• [Aim of the task]:
Give a verbatim quotation of every record.

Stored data

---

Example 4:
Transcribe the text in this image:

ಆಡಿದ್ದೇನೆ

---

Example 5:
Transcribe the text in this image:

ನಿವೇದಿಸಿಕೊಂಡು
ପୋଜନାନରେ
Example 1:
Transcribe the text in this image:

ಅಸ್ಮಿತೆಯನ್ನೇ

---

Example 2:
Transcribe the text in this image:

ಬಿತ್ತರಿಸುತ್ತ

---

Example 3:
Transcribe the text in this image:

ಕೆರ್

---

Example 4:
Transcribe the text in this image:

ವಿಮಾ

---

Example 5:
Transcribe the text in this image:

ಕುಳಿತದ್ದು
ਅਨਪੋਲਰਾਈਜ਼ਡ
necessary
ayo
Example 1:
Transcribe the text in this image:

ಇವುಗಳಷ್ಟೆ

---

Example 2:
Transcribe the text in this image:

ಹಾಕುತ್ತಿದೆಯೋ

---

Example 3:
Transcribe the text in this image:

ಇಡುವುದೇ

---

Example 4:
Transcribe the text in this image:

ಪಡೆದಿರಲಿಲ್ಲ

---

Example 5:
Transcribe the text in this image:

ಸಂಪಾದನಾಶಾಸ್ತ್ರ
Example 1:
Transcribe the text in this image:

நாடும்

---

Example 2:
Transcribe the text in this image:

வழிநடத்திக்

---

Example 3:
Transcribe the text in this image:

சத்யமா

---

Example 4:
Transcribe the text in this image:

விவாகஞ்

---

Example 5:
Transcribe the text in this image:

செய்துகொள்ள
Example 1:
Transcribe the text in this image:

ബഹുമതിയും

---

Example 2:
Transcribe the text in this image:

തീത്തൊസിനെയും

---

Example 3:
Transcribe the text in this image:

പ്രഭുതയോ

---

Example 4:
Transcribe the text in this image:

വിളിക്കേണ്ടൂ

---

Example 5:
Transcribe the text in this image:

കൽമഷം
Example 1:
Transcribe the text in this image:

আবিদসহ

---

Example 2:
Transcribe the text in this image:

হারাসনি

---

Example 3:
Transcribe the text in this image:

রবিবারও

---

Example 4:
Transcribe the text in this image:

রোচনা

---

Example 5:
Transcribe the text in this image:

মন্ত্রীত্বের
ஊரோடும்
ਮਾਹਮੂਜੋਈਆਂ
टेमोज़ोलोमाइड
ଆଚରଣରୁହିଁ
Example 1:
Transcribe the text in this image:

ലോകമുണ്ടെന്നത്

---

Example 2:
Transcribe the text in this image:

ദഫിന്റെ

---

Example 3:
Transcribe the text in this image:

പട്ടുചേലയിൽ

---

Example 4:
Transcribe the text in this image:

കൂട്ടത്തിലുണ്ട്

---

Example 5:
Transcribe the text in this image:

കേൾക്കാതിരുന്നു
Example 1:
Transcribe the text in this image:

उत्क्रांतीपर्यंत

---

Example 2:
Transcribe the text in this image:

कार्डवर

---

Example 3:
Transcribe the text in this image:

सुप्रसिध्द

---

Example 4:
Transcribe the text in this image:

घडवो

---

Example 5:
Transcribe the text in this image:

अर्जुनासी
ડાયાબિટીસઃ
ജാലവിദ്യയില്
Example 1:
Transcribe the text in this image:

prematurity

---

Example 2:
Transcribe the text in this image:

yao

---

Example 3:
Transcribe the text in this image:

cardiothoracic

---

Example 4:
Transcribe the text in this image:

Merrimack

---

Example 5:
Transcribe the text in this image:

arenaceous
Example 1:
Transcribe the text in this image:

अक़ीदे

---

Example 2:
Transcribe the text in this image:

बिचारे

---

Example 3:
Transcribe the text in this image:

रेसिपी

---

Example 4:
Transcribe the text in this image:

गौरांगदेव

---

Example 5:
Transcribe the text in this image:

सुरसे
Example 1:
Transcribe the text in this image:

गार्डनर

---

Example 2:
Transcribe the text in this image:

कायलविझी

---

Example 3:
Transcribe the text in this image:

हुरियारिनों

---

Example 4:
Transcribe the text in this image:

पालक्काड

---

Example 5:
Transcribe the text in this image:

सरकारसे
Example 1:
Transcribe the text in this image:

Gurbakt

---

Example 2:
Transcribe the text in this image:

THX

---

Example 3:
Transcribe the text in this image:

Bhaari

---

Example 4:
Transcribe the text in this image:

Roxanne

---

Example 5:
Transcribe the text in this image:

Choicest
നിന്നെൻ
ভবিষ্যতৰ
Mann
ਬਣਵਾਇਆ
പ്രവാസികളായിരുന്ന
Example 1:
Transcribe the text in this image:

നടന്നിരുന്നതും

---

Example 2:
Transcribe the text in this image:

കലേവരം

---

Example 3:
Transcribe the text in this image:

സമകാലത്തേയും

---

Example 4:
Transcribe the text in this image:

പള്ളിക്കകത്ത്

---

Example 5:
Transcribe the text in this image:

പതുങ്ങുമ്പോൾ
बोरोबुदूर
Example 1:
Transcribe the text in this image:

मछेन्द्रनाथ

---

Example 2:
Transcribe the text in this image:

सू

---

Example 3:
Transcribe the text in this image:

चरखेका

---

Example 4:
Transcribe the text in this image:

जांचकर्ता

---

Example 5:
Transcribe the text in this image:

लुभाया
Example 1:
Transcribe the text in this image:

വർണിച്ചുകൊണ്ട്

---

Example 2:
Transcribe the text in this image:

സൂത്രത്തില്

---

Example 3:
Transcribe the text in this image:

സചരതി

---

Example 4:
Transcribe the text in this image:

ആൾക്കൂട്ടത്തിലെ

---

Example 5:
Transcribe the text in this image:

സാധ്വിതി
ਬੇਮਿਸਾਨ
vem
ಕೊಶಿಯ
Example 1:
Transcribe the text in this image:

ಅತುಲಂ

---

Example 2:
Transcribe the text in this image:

• [Task solution]:
---

Example 4:
Transcribe the text in this image:

ಆಡಿದ್ದೇನೆ

---

Example 5:
Transcribe the text in this image:

ನಿವೇದಿಸಿಕೊಂಡು
ପୋଜନାନରେ
Example 1:
Transcribe the text in this image:

ಅಸ್ಮಿತೆಯನ್ನೇ

---

Example 2:
Transcribe the text in this image:

ಬಿತ್ತರಿಸುತ್ತ

---

Example 3:
Transcribe the text in this image:

ಕೆರ್

---

Example 4:
Transcribe the text in this image:

ವಿಮಾ

---

Example 5:
Transcribe the text in this image:

ಕುಳಿತದ್ದು
ਅਨਪੋਲਰਾਈਜ਼ਡ
necessary
ayo
Example 1:
Transcribe the text in this image:

ಇವುಗಳಷ್ಟೆ

---

Example 2:
Transcribe the text in this image:

ಹಾಕುತ್ತಿದೆಯೋ

---

Example 3:
Transcribe the text in this image:

ಇಡುವುದೇ

---

Example 4:
Transcribe the text in this image:

ಪಡೆದಿರಲಿಲ್ಲ

---

Example 5:
Transcribe the text in this image:

ಸಂಪಾದನಾಶಾಸ್ತ್ರ
Example 1:
Transcribe the text in this image:

நாடும்

---

Example 2:
Transcribe the text in this image:

வழிநடத்திக்

---

Example 3:
Transcribe the text in this image:

சத்யமா

---

Example 4:
Transcribe the text in this image:

விவாகஞ்

---

Example 5:
Transcribe the text in this image:

செய்துகொள்ள
Example 1:
Transcribe the text in this image:

ബഹുമതിയും

---

Example 2:
Transcribe the text in this image:

തീത്തൊസിനെയും

---

Example 3:
Transcribe the text in this image:

പ്രഭുതയോ

---

Example 4:
Transcribe the text in this image:

വിളിക്കേണ്ടൂ

---

Example 5:
Transcribe the text in this image:

കൽമഷം
Example 1:
Transcribe the text in this image:

আবিদসহ

---

Example 2:
Transcribe the text in this image:

হারাসনি

---

Example 3:
Transcribe the text in this image:

রবিবারও

---

Example 4:
Transcribe the text in this image:

রোচনা

---

Example 5:
Transcribe the text in this image:

মন্ত্রীত্বের
ஊரோடும்
ਮਾਹਮੂਜੋਈਆਂ
टेमोज़ोलोमाइड
ଆଚରଣରୁହିଁ
Example 1:
Transcribe the text in this image:

ലോകമുണ്ടെന്നത്

---

Example 2:
Transcribe the text in this image:

ദഫിന്റെ

---

Example 3:
Transcribe the text in this image:

പട്ടുചേലയിൽ

---

Example 4:
Transcribe the text in this image:

കൂട്ടത്തിലുണ്ട്

---

Example 5:
Transcribe the text in this image:

കേൾക്കാതിരുന്നു
Example 1:
Transcribe the text in this image:

उत्क्रांतीपर्यंत

---

Example 2:
Transcribe the text in this image:

कार्डवर

---

Example 3:
Transcribe the text in this image:

सुप्रसिध्द

---

Example 4:
Transcribe the text in this image:

घडवो

---

Example 5:
Transcribe the text in this image:

अर्जुनासी
ડાયાબિટીસઃ
ജാലവിദ്യയില്
Example 1:
Transcribe the text in this image:

prematurity

---

Example 2:
Transcribe the text in this image:

yao

---

Example 3:
Transcribe the text in this image:

cardiothoracic

---

Example 4:
Transcribe the text in this image:

Merrimack

---

Example 5:
Transcribe the text in this image:

arenaceous
Example 1:
Transcribe the text in this image:

अक़ीदे

---

Example 2:
Transcribe the text in this image:

बिचारे

---

Example 3:
Transcribe the text in this image:

रेसिपी

---

Example 4:
Transcribe the text in this image:

गौरांगदेव

---

Example 5:
Transcribe the text in this image:

सुरसे
Example 1:
Transcribe the text in this image:

गार्डनर

---

Example 2:
Transcribe the text in this image:

कायलविझी

---

Example 3:
Transcribe the text in this image:

हुरियारिनों

---

Example 4:
Transcribe the text in this image:

पालक्काड

---

Example 5:
Transcribe the text in this image:

सरकारसे
Example 1:
Transcribe the text in this image:

Gurbakt

---

Example 2:
Transcribe the text in this image:

THX

---

Example 3:
Transcribe the text in this image:

Bhaari

---

Example 4:
Transcribe the text in this image:

Roxanne

---

Example 5:
Transcribe the text in this image:

Choicest
നിന്നെൻ
ভবিষ্যতৰ
Mann
ਬਣਵਾਇਆ
പ്രവാസികളായിരുന്ന
Example 1:
Transcribe the text in this image:

നടന്നിരുന്നതും

---

Example 2:
Transcribe the text in this image:

കലേവരം

---

Example 3:
Transcribe the text in this image:

സമകാലത്തേയും

---

Example 4:
Transcribe the text in this image:

പള്ളിക്കകത്ത്

---

Example 5:
Transcribe the text in this image:

പതുങ്ങുമ്പോൾ
बोरोबुदूर
Example 1:
Transcribe the text in this image:

मछेन्द्रनाथ

---

Example 2:
Transcribe the text in this image:

सू

---

Example 3:
Transcribe the text in this image:

चरखेका

---

Example 4:
Transcribe the text in this image:

जांचकर्ता

---

Example 5:
Transcribe the text in this image:

लुभाया
Example 1:
Transcribe the text in this image:

വർണിച്ചുകൊണ്ട്

---

Example 2:
Transcribe the text in this image:

സൂത്രത്തില്

---

Example 3:
Transcribe the text in this image:

സചരതി

---

Example 4:
Transcribe the text in this image:

ആൾക്കൂട്ടത്തിലെ

---

Example 5:
Transcribe the text in this image:

സാധ്വിതി
ਬੇਮਿਸਾਨ
vem
ಕೊಶಿಯ
Example 1:
Transcribe the text in this image:

ಅತುಲಂ

---

Example 2:
Transcribe the text in this image:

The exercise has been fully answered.